I walked out to the car, opened the door, sat in the driver’s seat, and screamed as loud as I could for five minutes. Afterwards, I went to bed. I had an emergency therapy session that night, complete with tons of tears. Then I messaged my best friend. You are coming to get me and I am getting drunk.

That was a pretty big trigger.

The next day, my husband got very, very angry (not at me). I have issues with men yelling, since my father screamed at us all the time, and if he was angry at anything, I was eventually going to get it. Because he was so angry, and because I had next to no mental reserves left after the day before, I lost it. Before I had gone into fight mode (screaming, then drinking, which actually was good for me at the time, since I had fun rather than sitting home and crying with Bowie). When my husband’s anger triggered me, I froze. I didn’t talk. I hid. I stopped writing, went to the bedroom, tried to pack for a vacation, couldn’t, and only shook and cried when he came in.
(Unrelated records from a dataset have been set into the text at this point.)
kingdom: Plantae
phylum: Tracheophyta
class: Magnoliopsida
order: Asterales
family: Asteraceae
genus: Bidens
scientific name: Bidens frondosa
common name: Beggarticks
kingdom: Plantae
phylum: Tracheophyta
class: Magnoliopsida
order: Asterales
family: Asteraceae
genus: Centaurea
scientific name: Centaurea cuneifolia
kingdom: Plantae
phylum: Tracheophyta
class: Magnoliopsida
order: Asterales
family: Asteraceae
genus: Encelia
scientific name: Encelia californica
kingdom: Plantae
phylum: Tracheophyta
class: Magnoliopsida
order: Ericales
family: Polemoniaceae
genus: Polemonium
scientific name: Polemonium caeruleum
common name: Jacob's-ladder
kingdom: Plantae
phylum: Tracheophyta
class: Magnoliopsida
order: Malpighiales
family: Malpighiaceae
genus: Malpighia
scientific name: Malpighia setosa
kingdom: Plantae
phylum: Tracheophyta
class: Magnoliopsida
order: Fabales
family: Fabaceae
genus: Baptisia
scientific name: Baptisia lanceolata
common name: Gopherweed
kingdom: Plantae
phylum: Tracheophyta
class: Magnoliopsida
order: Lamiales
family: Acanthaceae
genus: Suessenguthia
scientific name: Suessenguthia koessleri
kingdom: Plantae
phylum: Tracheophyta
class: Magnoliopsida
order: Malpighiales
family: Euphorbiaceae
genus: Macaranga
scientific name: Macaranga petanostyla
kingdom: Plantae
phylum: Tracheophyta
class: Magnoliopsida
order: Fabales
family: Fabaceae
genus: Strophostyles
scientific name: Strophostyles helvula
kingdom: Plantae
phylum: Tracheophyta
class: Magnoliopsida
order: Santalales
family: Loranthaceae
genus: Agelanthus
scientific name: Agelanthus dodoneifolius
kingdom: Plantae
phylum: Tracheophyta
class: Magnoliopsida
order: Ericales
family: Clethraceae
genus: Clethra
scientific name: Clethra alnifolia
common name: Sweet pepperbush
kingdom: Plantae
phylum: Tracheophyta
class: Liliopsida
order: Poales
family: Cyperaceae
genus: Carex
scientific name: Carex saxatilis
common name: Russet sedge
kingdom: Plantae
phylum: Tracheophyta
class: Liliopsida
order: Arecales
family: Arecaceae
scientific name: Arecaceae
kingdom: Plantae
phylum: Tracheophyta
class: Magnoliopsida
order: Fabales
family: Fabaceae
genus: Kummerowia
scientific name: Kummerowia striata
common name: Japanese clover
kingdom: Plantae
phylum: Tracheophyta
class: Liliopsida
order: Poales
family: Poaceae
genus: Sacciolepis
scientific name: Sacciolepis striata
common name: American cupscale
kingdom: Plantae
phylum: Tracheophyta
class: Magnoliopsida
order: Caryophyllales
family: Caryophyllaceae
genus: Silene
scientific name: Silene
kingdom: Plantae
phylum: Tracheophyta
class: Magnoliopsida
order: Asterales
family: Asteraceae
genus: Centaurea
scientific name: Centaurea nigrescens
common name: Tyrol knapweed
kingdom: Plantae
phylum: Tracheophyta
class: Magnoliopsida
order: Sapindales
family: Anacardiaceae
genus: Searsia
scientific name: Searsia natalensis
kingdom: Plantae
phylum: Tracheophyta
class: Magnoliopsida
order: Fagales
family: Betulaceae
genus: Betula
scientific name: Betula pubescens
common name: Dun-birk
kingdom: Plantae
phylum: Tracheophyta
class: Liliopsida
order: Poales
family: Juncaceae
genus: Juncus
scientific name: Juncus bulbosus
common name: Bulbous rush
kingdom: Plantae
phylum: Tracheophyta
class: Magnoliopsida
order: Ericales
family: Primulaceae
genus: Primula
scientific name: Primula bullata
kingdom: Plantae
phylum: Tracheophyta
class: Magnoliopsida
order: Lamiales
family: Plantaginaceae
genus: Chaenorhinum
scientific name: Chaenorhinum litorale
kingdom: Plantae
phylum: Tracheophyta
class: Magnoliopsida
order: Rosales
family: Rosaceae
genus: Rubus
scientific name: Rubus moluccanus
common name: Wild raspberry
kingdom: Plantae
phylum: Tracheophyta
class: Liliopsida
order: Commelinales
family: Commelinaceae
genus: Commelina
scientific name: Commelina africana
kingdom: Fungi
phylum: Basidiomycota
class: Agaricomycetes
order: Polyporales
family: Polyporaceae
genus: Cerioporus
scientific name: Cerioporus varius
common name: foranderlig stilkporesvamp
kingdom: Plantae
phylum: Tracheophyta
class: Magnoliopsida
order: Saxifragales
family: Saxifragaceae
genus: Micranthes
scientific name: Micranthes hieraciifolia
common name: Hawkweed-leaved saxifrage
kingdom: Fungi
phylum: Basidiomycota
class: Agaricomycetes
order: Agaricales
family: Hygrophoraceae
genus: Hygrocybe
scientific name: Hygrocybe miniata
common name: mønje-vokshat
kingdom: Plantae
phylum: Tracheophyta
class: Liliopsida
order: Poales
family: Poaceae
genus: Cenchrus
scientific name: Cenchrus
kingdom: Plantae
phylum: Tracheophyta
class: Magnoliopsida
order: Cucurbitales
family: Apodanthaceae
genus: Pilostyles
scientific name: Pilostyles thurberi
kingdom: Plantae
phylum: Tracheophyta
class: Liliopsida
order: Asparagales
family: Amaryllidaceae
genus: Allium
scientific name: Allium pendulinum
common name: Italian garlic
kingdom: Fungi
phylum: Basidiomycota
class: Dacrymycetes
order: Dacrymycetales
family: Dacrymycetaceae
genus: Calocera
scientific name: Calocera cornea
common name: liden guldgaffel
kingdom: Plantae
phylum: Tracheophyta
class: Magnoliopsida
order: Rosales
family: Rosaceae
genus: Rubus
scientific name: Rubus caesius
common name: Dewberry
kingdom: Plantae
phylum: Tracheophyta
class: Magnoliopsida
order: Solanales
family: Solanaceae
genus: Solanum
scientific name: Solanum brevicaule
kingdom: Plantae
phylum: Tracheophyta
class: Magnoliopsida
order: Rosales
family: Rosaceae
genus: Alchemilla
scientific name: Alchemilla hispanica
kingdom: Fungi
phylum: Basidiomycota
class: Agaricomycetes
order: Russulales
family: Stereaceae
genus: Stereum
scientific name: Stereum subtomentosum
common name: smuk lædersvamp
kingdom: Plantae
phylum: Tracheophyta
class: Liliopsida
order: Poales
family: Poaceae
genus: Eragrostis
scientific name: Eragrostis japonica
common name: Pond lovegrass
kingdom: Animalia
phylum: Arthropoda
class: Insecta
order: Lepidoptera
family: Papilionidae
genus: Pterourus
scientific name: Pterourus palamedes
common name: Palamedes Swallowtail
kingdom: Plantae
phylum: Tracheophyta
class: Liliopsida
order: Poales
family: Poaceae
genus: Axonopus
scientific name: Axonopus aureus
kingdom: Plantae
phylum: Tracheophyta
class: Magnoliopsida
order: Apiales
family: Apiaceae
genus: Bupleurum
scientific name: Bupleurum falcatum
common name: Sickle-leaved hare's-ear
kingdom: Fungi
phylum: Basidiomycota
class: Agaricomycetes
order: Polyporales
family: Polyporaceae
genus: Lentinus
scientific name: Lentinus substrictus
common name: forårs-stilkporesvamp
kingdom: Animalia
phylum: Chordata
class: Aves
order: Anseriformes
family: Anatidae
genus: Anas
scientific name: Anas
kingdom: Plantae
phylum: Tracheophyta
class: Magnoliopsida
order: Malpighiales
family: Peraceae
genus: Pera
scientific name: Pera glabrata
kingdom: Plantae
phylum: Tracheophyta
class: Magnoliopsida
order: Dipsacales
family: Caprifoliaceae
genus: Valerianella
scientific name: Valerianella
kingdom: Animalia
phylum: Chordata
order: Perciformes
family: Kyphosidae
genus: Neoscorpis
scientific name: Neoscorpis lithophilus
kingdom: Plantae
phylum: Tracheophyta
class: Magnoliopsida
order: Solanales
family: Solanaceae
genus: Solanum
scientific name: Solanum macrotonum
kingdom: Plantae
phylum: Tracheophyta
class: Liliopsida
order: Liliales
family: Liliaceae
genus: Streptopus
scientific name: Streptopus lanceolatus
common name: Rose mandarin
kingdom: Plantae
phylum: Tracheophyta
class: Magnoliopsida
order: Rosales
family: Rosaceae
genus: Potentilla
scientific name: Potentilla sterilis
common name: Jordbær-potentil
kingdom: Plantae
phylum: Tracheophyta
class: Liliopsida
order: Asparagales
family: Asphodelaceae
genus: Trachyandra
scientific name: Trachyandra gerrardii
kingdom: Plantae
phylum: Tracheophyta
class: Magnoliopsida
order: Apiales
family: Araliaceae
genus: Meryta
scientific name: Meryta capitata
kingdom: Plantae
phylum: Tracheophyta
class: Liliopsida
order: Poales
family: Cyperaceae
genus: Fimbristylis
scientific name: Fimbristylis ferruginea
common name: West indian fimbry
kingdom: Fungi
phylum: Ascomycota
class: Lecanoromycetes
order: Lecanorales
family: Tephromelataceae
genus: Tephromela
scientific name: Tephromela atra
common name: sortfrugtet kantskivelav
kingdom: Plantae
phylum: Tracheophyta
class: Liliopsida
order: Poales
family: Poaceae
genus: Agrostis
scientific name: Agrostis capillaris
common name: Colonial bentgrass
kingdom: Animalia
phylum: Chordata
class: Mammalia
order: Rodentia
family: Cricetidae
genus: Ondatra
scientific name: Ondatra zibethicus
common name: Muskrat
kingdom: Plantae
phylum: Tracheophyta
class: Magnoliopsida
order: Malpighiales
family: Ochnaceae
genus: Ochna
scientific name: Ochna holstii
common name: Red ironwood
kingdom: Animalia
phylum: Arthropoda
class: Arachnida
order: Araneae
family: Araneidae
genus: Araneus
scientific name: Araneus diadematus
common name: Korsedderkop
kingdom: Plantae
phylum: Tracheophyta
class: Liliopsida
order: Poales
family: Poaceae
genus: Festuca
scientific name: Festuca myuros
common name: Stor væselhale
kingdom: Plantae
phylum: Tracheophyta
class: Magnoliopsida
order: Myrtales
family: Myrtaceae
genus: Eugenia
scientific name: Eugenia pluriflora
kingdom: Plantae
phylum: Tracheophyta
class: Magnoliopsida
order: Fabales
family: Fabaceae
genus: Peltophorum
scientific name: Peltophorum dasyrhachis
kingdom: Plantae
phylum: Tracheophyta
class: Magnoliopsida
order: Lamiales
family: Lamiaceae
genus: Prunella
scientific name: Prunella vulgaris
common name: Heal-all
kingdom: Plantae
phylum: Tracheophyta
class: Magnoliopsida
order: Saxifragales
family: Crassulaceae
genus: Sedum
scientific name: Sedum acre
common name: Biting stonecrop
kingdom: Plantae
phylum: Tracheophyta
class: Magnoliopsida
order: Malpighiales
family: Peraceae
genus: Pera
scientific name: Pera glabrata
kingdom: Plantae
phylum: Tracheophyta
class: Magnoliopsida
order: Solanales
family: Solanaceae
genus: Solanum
It lasted for several hours.

The day after that, I picked up Anne Rice’s “The Witching Hour” at Barnes and Noble, since I’d been dying to re-read it at the beach. I started it. I recalled the rampant incest and the demonic ghost passing from mother to daughter.

I had to throw the book away.

But I didn’t cry or freak out. I thought about it way, way, way too much. I laid in bed and contemplated similarities and differences, analogies and similes. It was a very quiet, slow-moving triggering that left me wrung out. But I was triggered nonetheless.

Three days later and I’m still trigger-free. Giant sigh of relief. Triggers tend to come in groups like that. They start and then don’t stop. And my therapist swears that trauma therapy won’t be like this forever. It’ll calm down. But in the meantime, I’ll have to live with this. It sucks. It’s really, really exhausting. My back and legs are still one very large, tensed knot. But it’s worth it to learn to make my own choices.

So if you lose me, I’m probably hiding somewhere with David Bowie.